• Request
Copy every line of the records below word for word, in the same order, with no changes to spelling, punctuation, or line breaks.

--------------------------------------------------

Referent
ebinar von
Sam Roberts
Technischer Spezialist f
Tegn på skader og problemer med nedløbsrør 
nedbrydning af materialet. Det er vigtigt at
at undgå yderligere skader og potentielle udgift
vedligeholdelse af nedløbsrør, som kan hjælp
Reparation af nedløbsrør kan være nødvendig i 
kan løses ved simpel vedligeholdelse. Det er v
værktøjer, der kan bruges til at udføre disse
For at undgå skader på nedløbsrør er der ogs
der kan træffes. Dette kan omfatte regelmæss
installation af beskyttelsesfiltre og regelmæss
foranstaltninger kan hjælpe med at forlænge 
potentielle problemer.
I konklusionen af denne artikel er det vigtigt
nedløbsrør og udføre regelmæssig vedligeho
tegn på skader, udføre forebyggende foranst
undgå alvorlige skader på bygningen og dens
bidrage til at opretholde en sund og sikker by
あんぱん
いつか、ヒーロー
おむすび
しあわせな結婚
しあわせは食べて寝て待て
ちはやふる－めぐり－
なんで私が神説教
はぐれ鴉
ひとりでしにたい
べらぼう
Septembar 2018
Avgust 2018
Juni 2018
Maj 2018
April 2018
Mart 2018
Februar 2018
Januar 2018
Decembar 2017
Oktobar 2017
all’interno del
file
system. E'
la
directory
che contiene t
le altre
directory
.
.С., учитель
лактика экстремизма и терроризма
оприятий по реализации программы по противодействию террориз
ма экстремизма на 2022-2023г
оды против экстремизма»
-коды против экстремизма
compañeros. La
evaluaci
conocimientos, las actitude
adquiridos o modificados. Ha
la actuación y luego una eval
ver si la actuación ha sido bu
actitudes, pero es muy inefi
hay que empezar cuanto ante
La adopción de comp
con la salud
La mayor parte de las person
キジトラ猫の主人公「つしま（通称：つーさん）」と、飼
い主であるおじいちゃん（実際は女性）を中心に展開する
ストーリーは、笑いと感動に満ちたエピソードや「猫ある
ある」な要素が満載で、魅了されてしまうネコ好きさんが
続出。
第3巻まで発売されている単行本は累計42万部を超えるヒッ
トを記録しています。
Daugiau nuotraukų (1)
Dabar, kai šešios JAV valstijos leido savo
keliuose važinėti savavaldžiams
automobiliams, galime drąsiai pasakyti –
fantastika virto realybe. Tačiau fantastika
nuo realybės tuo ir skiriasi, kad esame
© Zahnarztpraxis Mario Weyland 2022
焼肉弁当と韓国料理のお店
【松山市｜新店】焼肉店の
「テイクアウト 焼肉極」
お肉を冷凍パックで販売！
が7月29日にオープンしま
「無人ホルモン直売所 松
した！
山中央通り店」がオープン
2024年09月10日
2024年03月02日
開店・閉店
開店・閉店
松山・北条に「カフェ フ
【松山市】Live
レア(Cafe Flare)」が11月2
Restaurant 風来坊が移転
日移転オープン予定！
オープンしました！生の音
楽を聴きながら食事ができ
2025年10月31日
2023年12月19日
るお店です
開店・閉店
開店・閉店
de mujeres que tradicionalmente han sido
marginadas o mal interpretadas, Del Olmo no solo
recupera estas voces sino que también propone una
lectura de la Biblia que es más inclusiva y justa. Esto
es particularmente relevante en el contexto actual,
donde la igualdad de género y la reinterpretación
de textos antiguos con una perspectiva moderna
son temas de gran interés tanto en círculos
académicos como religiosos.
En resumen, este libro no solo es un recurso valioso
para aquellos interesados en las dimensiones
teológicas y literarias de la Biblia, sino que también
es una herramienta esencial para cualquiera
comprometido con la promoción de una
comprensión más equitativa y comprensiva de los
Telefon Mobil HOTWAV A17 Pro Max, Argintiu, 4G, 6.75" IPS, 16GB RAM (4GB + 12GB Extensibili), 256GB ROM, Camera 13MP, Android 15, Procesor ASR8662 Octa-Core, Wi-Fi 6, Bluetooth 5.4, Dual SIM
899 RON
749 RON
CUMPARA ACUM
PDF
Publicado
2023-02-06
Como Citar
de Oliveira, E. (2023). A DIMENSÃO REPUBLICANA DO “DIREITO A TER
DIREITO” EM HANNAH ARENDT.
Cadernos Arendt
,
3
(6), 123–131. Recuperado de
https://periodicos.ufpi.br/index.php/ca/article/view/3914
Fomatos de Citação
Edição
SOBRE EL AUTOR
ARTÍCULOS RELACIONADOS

--------------------------------------------------

• Your solution
Referent
ebinar von
Sam Roberts
Technischer Spezialist f
Tegn på skader og problemer med nedløbsrør 
nedbrydning af materialet. Det er vigtigt at
at undgå yderligere skader og potentielle udgift
vedligeholdelse af nedløbsrør, som kan hjælp
Reparation af nedløbsrør kan være nødvendig i 
kan løses ved simpel vedligeholdelse. Det er v
værktøjer, der kan bruges til at udføre disse
For at undgå skader på nedløbsrør er der ogs
der kan træffes. Dette kan omfatte regelmæss
installation af beskyttelsesfiltre og regelmæss
foranstaltninger kan hjælpe med at forlænge 
potentielle problemer.
I konklusionen af denne artikel er det vigtigt
nedløbsrør og udføre regelmæssig vedligeho
tegn på skader, udføre forebyggende foranst
undgå alvorlige skader på bygningen og dens
bidrage til at opretholde en sund og sikker by
あんぱん
いつか、ヒーロー
おむすび
しあわせな結婚
しあわせは食べて寝て待て
ちはやふる－めぐり－
なんで私が神説教
はぐれ鴉
ひとりでしにたい
べらぼう
Septembar 2018
Avgust 2018
Juni 2018
Maj 2018
April 2018
Mart 2018
Februar 2018
Januar 2018
Decembar 2017
Oktobar 2017
all’interno del
file
system. E'
la
directory
che contiene t
le altre
directory
.
.С., учитель
лактика экстремизма и терроризма
оприятий по реализации программы по противодействию террориз
ма экстремизма на 2022-2023г
оды против экстремизма»
-коды против экстремизма
compañeros. La
evaluaci
conocimientos, las actitude
adquiridos o modificados. Ha
la actuación y luego una eval
ver si la actuación ha sido bu
actitudes, pero es muy inefi
hay que empezar cuanto ante
La adopción de comp
con la salud
La mayor parte de las person
キジトラ猫の主人公「つしま（通称：つーさん）」と、飼
い主であるおじいちゃん（実際は女性）を中心に展開する
ストーリーは、笑いと感動に満ちたエピソードや「猫ある
ある」な要素が満載で、魅了されてしまうネコ好きさんが
続出。
第3巻まで発売されている単行本は累計42万部を超えるヒッ
トを記録しています。
Daugiau nuotraukų (1)
Dabar, kai šešios JAV valstijos leido savo
keliuose važinėti savavaldžiams
automobiliams, galime drąsiai pasakyti –
fantastika virto realybe. Tačiau fantastika
nuo realybės tuo ir skiriasi, kad esame
© Zahnarztpraxis Mario Weyland 2022
焼肉弁当と韓国料理のお店
【松山市｜新店】焼肉店の
「テイクアウト 焼肉極」
お肉を冷凍パックで販売！
が7月29日にオープンしま
「無人ホルモン直売所 松
した！
山中央通り店」がオープン
2024年09月10日
2024年03月02日
開店・閉店
開店・閉店
松山・北条に「カフェ フ
【松山市】Live
レア(Cafe Flare)」が11月2
Restaurant 風来坊が移転
日移転オープン予定！
オープンしました！生の音
楽を聴きながら食事ができ
2025年10月31日
2023年12月19日
るお店です
開店・閉店
開店・閉店
de mujeres que tradicionalmente han sido
marginadas o mal interpretadas, Del Olmo no solo
recupera estas voces sino que también propone una
lectura de la Biblia que es más inclusiva y justa. Esto
es particularmente relevante en el contexto actual,
donde la igualdad de género y la reinterpretación
de textos antiguos con una perspectiva moderna
son temas de gran interés tanto en círculos
académicos como religiosos.
En resumen, este libro no solo es un recurso valioso
para aquellos interesados en las dimensiones
teológicas y literarias de la Biblia, sino que también
es una herramienta esencial para cualquiera
comprometido con la promoción de una
comprensión más equitativa y comprensiva de los
Telefon Mobil HOTWAV A17 Pro Max, Argintiu, 4G, 6.75" IPS, 16GB RAM (4GB + 12GB Extensibili), 256GB ROM, Camera 13MP, Android 15, Procesor ASR8662 Octa-Core, Wi-Fi 6, Bluetooth 5.4, Dual SIM
899 RON
749 RON
CUMPARA ACUM
PDF
Publicado
2023-02-06
Como Citar
de Oliveira, E. (2023). A DIMENSÃO REPUBLICANA DO “DIREITO A TER
DIREITO” EM HANNAH ARENDT.
Cadernos Arendt
,
3
(6), 123–131. Recuperado de
https://periodicos.ufpi.br/index.php/ca/article/view/3914
Fomatos de Citação
Edição
SOBRE EL AUTOR
ARTÍCULOS RELACIONADOS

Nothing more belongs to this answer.